» WORK TASK: Using the data below, return word for word every line from the one holding "Trace the outline" down to the one holding "Picture 2: EM". Leave pictures out.
┏━━
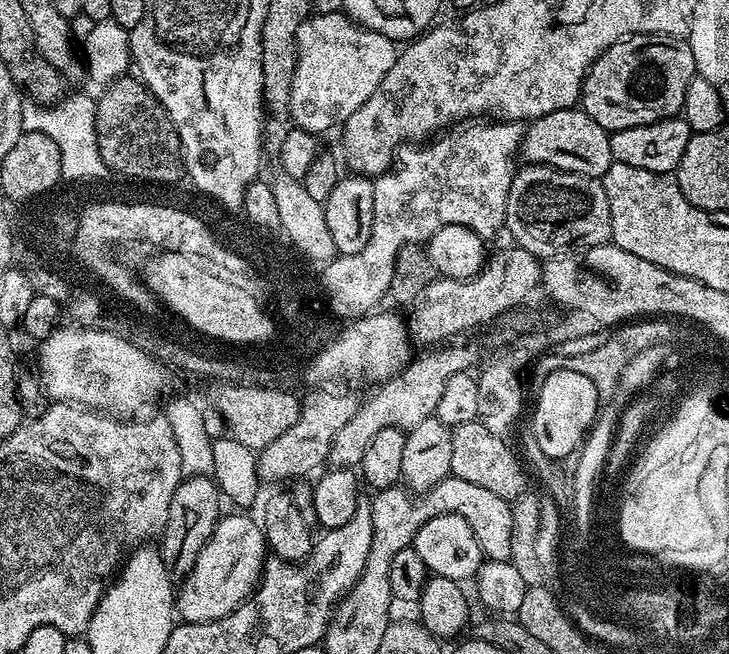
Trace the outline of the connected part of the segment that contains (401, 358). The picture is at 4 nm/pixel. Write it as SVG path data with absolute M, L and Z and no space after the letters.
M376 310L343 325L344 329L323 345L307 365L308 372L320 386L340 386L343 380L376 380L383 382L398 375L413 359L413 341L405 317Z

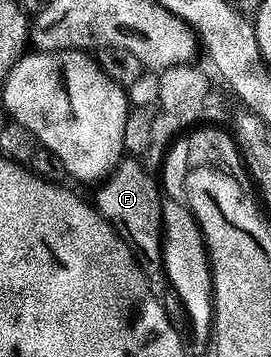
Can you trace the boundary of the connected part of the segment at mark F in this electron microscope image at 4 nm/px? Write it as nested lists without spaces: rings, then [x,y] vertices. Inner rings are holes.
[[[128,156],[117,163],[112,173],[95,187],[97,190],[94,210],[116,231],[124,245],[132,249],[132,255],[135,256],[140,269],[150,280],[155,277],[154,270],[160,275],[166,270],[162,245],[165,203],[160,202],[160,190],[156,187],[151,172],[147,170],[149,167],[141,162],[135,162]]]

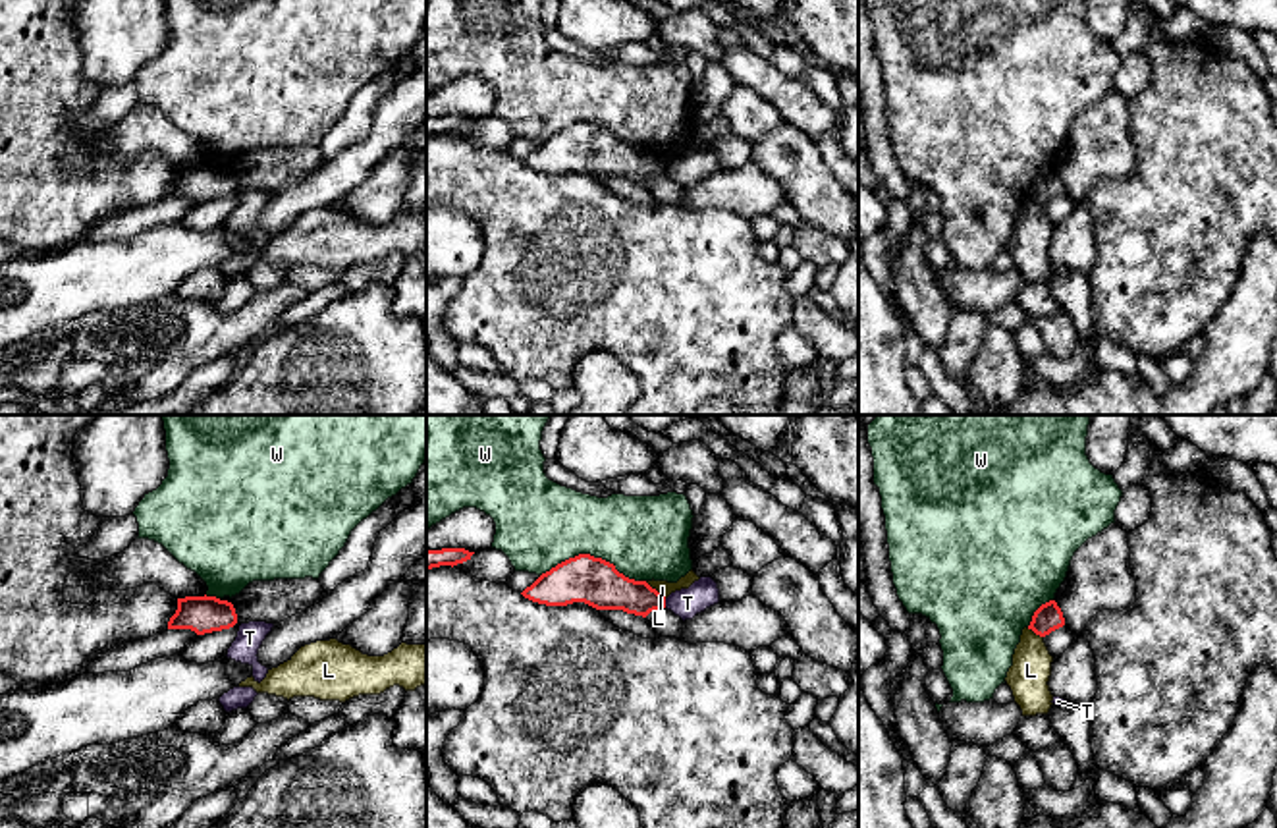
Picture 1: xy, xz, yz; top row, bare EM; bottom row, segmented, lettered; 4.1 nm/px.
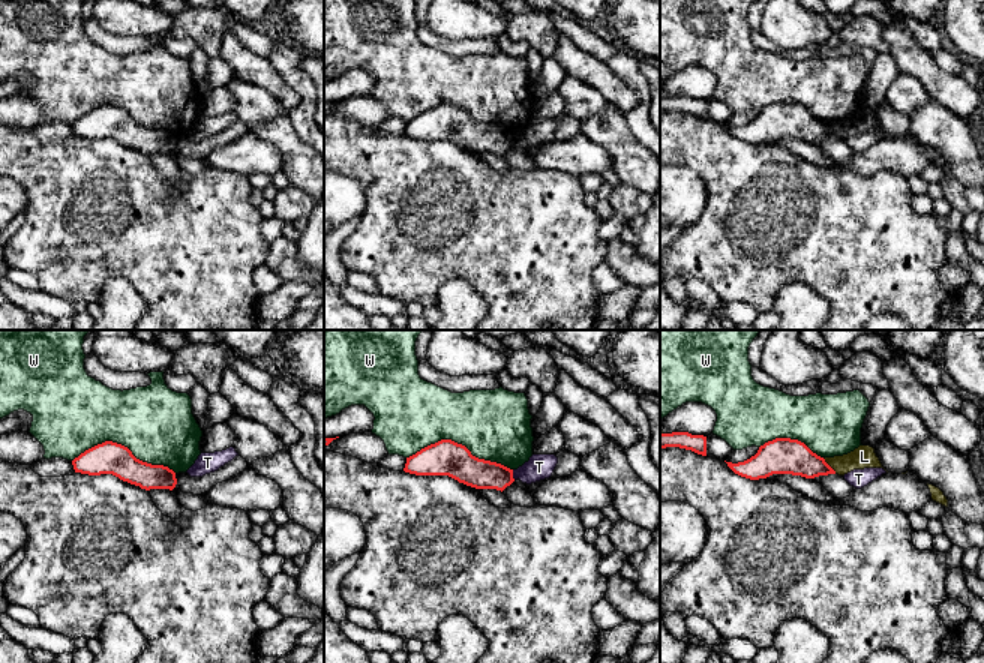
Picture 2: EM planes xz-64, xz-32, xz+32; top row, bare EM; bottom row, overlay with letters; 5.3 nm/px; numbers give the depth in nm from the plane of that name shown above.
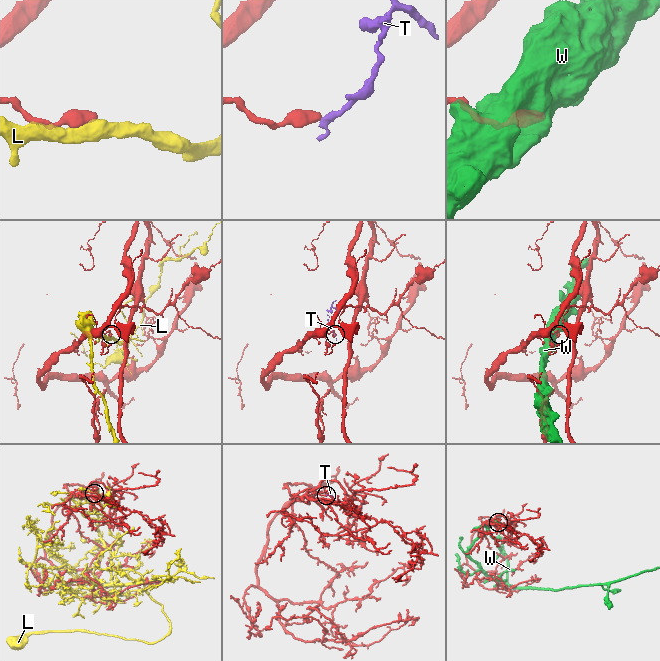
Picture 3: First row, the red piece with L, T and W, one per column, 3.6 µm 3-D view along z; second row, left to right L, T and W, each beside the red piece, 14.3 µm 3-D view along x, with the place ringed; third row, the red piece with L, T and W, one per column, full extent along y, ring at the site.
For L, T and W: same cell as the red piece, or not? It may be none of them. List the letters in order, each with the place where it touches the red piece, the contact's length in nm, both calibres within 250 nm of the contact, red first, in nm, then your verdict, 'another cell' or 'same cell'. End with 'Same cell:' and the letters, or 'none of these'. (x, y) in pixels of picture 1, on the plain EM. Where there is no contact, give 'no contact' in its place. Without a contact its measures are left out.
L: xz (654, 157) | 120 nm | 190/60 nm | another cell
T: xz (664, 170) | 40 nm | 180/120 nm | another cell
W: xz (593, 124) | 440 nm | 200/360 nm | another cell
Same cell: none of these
┗━━
┏━━
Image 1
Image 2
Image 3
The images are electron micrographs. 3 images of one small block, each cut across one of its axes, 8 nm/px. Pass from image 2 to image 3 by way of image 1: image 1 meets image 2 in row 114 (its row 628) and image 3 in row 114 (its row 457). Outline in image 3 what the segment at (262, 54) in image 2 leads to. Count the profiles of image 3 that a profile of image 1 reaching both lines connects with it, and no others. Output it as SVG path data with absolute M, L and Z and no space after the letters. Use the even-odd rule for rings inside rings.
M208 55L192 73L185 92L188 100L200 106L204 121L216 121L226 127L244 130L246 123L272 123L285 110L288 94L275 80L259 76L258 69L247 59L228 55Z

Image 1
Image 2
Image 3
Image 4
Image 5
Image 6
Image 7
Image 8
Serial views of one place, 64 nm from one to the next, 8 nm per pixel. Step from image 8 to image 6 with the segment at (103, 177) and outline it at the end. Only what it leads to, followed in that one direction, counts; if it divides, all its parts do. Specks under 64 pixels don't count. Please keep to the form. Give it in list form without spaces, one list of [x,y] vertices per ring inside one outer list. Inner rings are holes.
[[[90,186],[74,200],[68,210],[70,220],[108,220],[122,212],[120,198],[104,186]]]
┗━━
┏━━
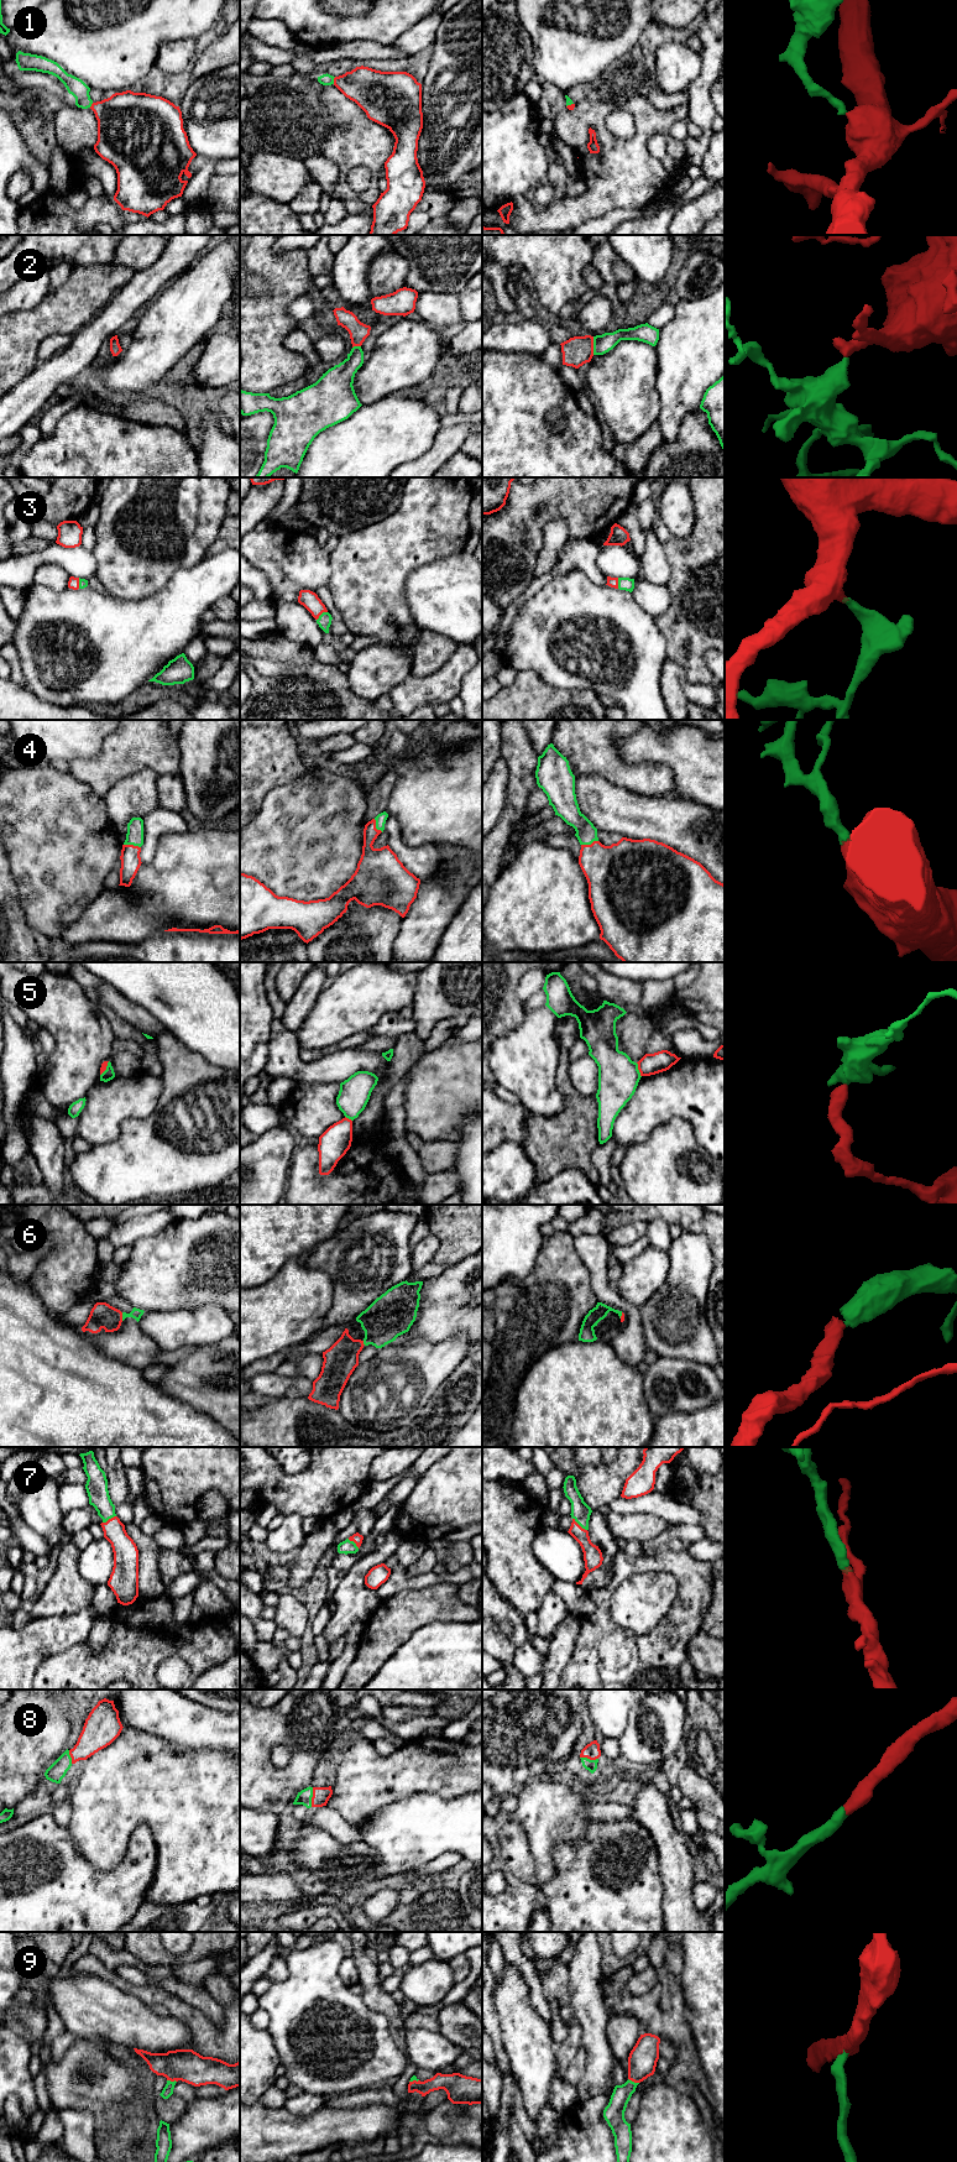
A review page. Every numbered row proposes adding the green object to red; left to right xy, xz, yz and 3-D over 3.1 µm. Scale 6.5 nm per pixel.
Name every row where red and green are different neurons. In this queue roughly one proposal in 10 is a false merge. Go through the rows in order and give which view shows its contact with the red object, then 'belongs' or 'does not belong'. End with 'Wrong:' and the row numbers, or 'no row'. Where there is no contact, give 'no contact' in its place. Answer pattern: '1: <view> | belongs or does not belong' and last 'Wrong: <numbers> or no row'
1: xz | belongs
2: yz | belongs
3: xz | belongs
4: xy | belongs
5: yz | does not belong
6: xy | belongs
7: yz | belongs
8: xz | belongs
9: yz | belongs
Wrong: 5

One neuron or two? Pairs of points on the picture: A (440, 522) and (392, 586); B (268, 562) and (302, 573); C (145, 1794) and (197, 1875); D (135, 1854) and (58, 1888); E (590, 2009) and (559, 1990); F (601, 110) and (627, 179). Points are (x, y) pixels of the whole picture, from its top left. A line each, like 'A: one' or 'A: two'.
┗━━
» EXERCISE SOLUTION:
Trace the outline of the connected part of the segment that contains (401, 358). The picture is at 4 nm/pixel. Write it as SVG path data with absolute M, L and Z and no space after the letters.
M376 310L343 325L344 329L323 345L307 365L308 372L320 386L340 386L343 380L376 380L383 382L398 375L413 359L413 341L405 317Z

Can you trace the boundary of the connected part of the segment at mark F in this electron microscope image at 4 nm/px? Write it as nested lists without spaces: rings, then [x,y] vertices. Inner rings are holes.
[[[128,156],[117,163],[112,173],[95,187],[97,190],[94,210],[116,231],[124,245],[132,249],[132,255],[135,256],[140,269],[150,280],[155,277],[154,270],[160,275],[166,270],[162,245],[165,203],[160,202],[160,190],[156,187],[151,172],[147,170],[149,167],[141,162],[135,162]]]

Picture 1: xy, xz, yz; top row, bare EM; bottom row, segmented, lettered; 4.1 nm/px.
Picture 2: EM planes xz-64, xz-32, xz+32; top row, bare EM; bottom row, overlay with letters; 5.3 nm/px; numbers give the depth in nm from the plane of that name shown above.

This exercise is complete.